Michelle Trevisani 09/03/2016
Lindas linhas
Vermelho Amargo é um livro recheado de lirismo, quase uma poesia em linhas retas, com metáforas e metalinguagens, um livro não de continuações, mas de reticencias. Traz este livro um relato da própria infância do autor, vivida de forma dolorosa pela perda prematura da mãe, pela falta de amor e carinho presente no lar depois disto, do surgimento de uma madrasta e de como cada irmão num total de cinco viveu seus sentimentos em decorrência desta fato que nenhuma criança merece ter como sina. Cada qual lida de uma forma com a perda, e aos olhos da criança "Bartolomeu" tudo era muito difícil de digerir. Por várias vezes surge no livro a questão do tomate: o autor brinca muito com essa palavra. O que é o tomate? É a forma de retratar que a madrasta tanto o fazia que só o que se pode enxergar é isto nela e mais nada, que nada além de tomate poderia se esperar da madrasta, nem um tipo de carinho, amor, cumplicidade. Se a ideia do pai era arranjar uma substituta para a mãe que se fora, ele o fizera muito mal, segundo as entrelinhas do autor. O tomate pode ser também o percalço pelo qual a família passa, o sofrimento sempre ali presente, vermelho e maduro, alimento cansado de se apresentar à mesa todo dia, causava repulsa.

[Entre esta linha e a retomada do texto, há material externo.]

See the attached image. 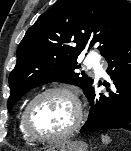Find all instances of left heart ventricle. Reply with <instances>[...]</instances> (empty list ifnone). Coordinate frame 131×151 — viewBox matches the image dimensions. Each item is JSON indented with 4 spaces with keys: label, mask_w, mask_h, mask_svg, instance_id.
I'll return each mask as SVG.
<instances>
[{
    "label": "left heart ventricle",
    "mask_w": 131,
    "mask_h": 151,
    "mask_svg": "<svg viewBox=\"0 0 131 151\" xmlns=\"http://www.w3.org/2000/svg\"><path fill=\"white\" fill-rule=\"evenodd\" d=\"M74 117L72 102L61 94L39 99L28 116L30 130L37 136H53L64 131Z\"/></svg>",
    "instance_id": "1"
}]
</instances>
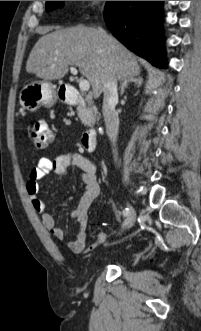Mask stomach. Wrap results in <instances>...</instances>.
Listing matches in <instances>:
<instances>
[{
    "mask_svg": "<svg viewBox=\"0 0 201 331\" xmlns=\"http://www.w3.org/2000/svg\"><path fill=\"white\" fill-rule=\"evenodd\" d=\"M56 100L55 91L48 81H33L25 85L19 95L20 105L30 111L34 112L40 107L50 108L54 105Z\"/></svg>",
    "mask_w": 201,
    "mask_h": 331,
    "instance_id": "stomach-1",
    "label": "stomach"
}]
</instances>
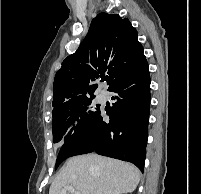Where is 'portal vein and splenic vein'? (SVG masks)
<instances>
[{
	"label": "portal vein and splenic vein",
	"mask_w": 201,
	"mask_h": 194,
	"mask_svg": "<svg viewBox=\"0 0 201 194\" xmlns=\"http://www.w3.org/2000/svg\"><path fill=\"white\" fill-rule=\"evenodd\" d=\"M67 192H70L71 194H80V192L75 191V189L72 186H66L61 190L60 194H66Z\"/></svg>",
	"instance_id": "portal-vein-and-splenic-vein-1"
}]
</instances>
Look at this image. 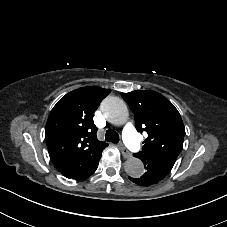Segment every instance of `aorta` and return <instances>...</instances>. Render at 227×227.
<instances>
[{
  "label": "aorta",
  "mask_w": 227,
  "mask_h": 227,
  "mask_svg": "<svg viewBox=\"0 0 227 227\" xmlns=\"http://www.w3.org/2000/svg\"><path fill=\"white\" fill-rule=\"evenodd\" d=\"M101 111L104 117L115 125L124 124L128 120V108L125 102L114 96H109L101 103ZM126 173L133 178L141 177L144 172V164L138 158L131 157L125 162Z\"/></svg>",
  "instance_id": "aorta-1"
}]
</instances>
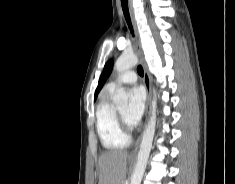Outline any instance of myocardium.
<instances>
[{
  "instance_id": "myocardium-1",
  "label": "myocardium",
  "mask_w": 235,
  "mask_h": 184,
  "mask_svg": "<svg viewBox=\"0 0 235 184\" xmlns=\"http://www.w3.org/2000/svg\"><path fill=\"white\" fill-rule=\"evenodd\" d=\"M117 116L121 129L127 136H130L133 132V129L128 125L126 119L121 114H118Z\"/></svg>"
}]
</instances>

Fora esta reflexão o livro traz sentenças lindas, poéticas, de uma beleza fora do comum, como estas:
"Inventei-me mais inverdades para vencer o dia amanhecendo sob névoa. Preencher um dia é demasiadamente penoso, se não me ocupo de mentiras." (p.7)

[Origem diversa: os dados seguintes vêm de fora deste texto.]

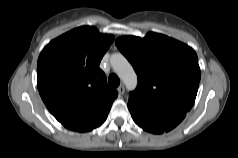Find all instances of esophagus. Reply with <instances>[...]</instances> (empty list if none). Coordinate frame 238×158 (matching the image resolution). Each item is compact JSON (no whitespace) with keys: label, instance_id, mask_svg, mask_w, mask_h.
<instances>
[{"label":"esophagus","instance_id":"34e87169","mask_svg":"<svg viewBox=\"0 0 238 158\" xmlns=\"http://www.w3.org/2000/svg\"><path fill=\"white\" fill-rule=\"evenodd\" d=\"M117 90H118L119 94H121V95L124 94V92H125L124 85H120Z\"/></svg>","mask_w":238,"mask_h":158}]
</instances>
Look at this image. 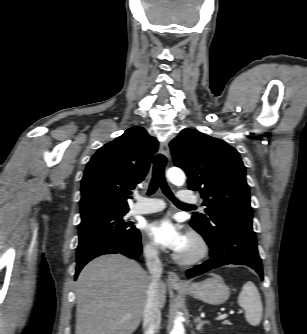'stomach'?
<instances>
[{"instance_id": "0dacf381", "label": "stomach", "mask_w": 307, "mask_h": 334, "mask_svg": "<svg viewBox=\"0 0 307 334\" xmlns=\"http://www.w3.org/2000/svg\"><path fill=\"white\" fill-rule=\"evenodd\" d=\"M181 291L211 305H220L226 302L230 296L229 287L218 275H212L201 282L192 283Z\"/></svg>"}]
</instances>
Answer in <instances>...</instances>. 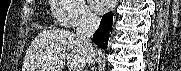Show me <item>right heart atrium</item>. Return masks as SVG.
I'll return each instance as SVG.
<instances>
[{"label": "right heart atrium", "mask_w": 181, "mask_h": 71, "mask_svg": "<svg viewBox=\"0 0 181 71\" xmlns=\"http://www.w3.org/2000/svg\"><path fill=\"white\" fill-rule=\"evenodd\" d=\"M59 22L66 27L90 25L96 16L84 0H58Z\"/></svg>", "instance_id": "d8ad5b80"}]
</instances>
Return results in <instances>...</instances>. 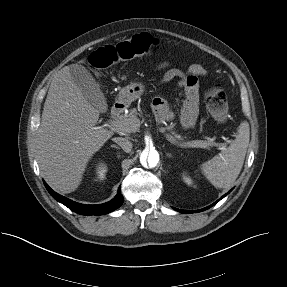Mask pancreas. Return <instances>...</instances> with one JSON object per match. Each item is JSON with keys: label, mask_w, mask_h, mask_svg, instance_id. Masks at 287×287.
I'll list each match as a JSON object with an SVG mask.
<instances>
[{"label": "pancreas", "mask_w": 287, "mask_h": 287, "mask_svg": "<svg viewBox=\"0 0 287 287\" xmlns=\"http://www.w3.org/2000/svg\"><path fill=\"white\" fill-rule=\"evenodd\" d=\"M138 111L136 108L130 109L129 113L127 115H124L120 118V124H121V130L124 133H135L140 130V120L138 119ZM174 124L166 127L168 131L171 132V134H167L166 137L171 143H181L184 142L183 136L180 134H177L175 131H173ZM207 146H212L214 143L211 141H204Z\"/></svg>", "instance_id": "obj_1"}]
</instances>
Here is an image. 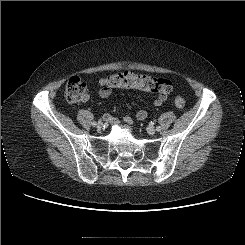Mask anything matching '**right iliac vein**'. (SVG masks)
I'll list each match as a JSON object with an SVG mask.
<instances>
[{
	"mask_svg": "<svg viewBox=\"0 0 245 245\" xmlns=\"http://www.w3.org/2000/svg\"><path fill=\"white\" fill-rule=\"evenodd\" d=\"M96 127H97L98 129L103 128V123H102V122H98V123L96 124Z\"/></svg>",
	"mask_w": 245,
	"mask_h": 245,
	"instance_id": "63e3f726",
	"label": "right iliac vein"
}]
</instances>
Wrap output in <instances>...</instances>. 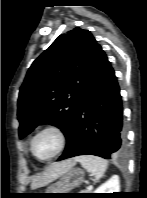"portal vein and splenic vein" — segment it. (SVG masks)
<instances>
[{"label": "portal vein and splenic vein", "instance_id": "portal-vein-and-splenic-vein-1", "mask_svg": "<svg viewBox=\"0 0 147 198\" xmlns=\"http://www.w3.org/2000/svg\"><path fill=\"white\" fill-rule=\"evenodd\" d=\"M91 189H92V186L90 185V186H89V190H91Z\"/></svg>", "mask_w": 147, "mask_h": 198}]
</instances>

"Há que experimentar o prazer para, só depois, bem suportar a dor. Vim ao mundo molhado pelo desenlace. A dor do parto é também de quem nasce. Todo parto decreta um pesaroso abandono. Nascer é afastar-se - em lágrimas - do paraíso, é condenar-se à liberdade." (p. 8)

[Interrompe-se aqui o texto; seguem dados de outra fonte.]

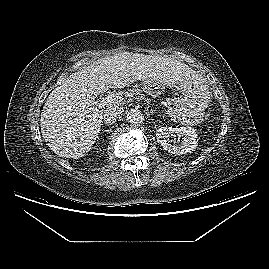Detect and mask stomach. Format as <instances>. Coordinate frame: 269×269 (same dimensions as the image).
<instances>
[{
	"label": "stomach",
	"mask_w": 269,
	"mask_h": 269,
	"mask_svg": "<svg viewBox=\"0 0 269 269\" xmlns=\"http://www.w3.org/2000/svg\"><path fill=\"white\" fill-rule=\"evenodd\" d=\"M144 87L149 92H156L162 89L157 82L146 80ZM178 97L173 101L174 113L190 123H197L201 120V115L210 103V91L203 82L179 83L175 85Z\"/></svg>",
	"instance_id": "1"
}]
</instances>
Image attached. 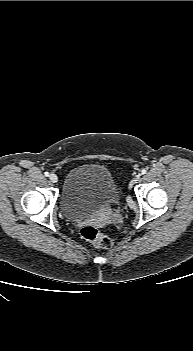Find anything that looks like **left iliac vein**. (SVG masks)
Returning <instances> with one entry per match:
<instances>
[{"mask_svg":"<svg viewBox=\"0 0 193 351\" xmlns=\"http://www.w3.org/2000/svg\"><path fill=\"white\" fill-rule=\"evenodd\" d=\"M140 177H141V174L138 173V174L135 176V180L138 181V180L140 179Z\"/></svg>","mask_w":193,"mask_h":351,"instance_id":"1","label":"left iliac vein"}]
</instances>
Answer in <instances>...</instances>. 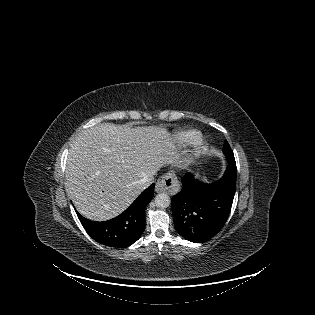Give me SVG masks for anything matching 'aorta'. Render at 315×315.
I'll list each match as a JSON object with an SVG mask.
<instances>
[{
	"mask_svg": "<svg viewBox=\"0 0 315 315\" xmlns=\"http://www.w3.org/2000/svg\"><path fill=\"white\" fill-rule=\"evenodd\" d=\"M170 203H171V199L169 195L166 193H159L155 197V205L158 208H161V209L167 208L169 207Z\"/></svg>",
	"mask_w": 315,
	"mask_h": 315,
	"instance_id": "obj_1",
	"label": "aorta"
}]
</instances>
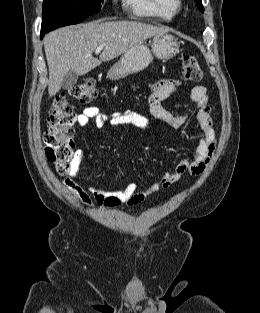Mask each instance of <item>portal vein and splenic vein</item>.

"Sempre suspeitei o nascer como entrar num trem andando. Só que, o mundo, eu não sabia de onde vinha nem para onde ia. E, no meu vagão, não escolhi os companheiros para a viagem. Eram todos estranhos, severos, amargos, impostos. Também entrei sem comprar o bilhete de viagem. Minha bagagem, pequena, cabia debaixo do banco - da segunda classe - sem incomodar. Contrabandeava poucos pertences: uma grande dor que doía o corpo inteiro e a vontade de encontrar um remédio capaz de remediar o incômodo. Até hoje o mundo ainda não atracou. Vou sem escolher o destino."
Ler Vermelho Amargo foi uma grata surpresa. Um livro curto carregado de sentimento. Carregado de lindas linhas, de poesia, de dor, uma dor sofrida, que de tão sofrida vira amor.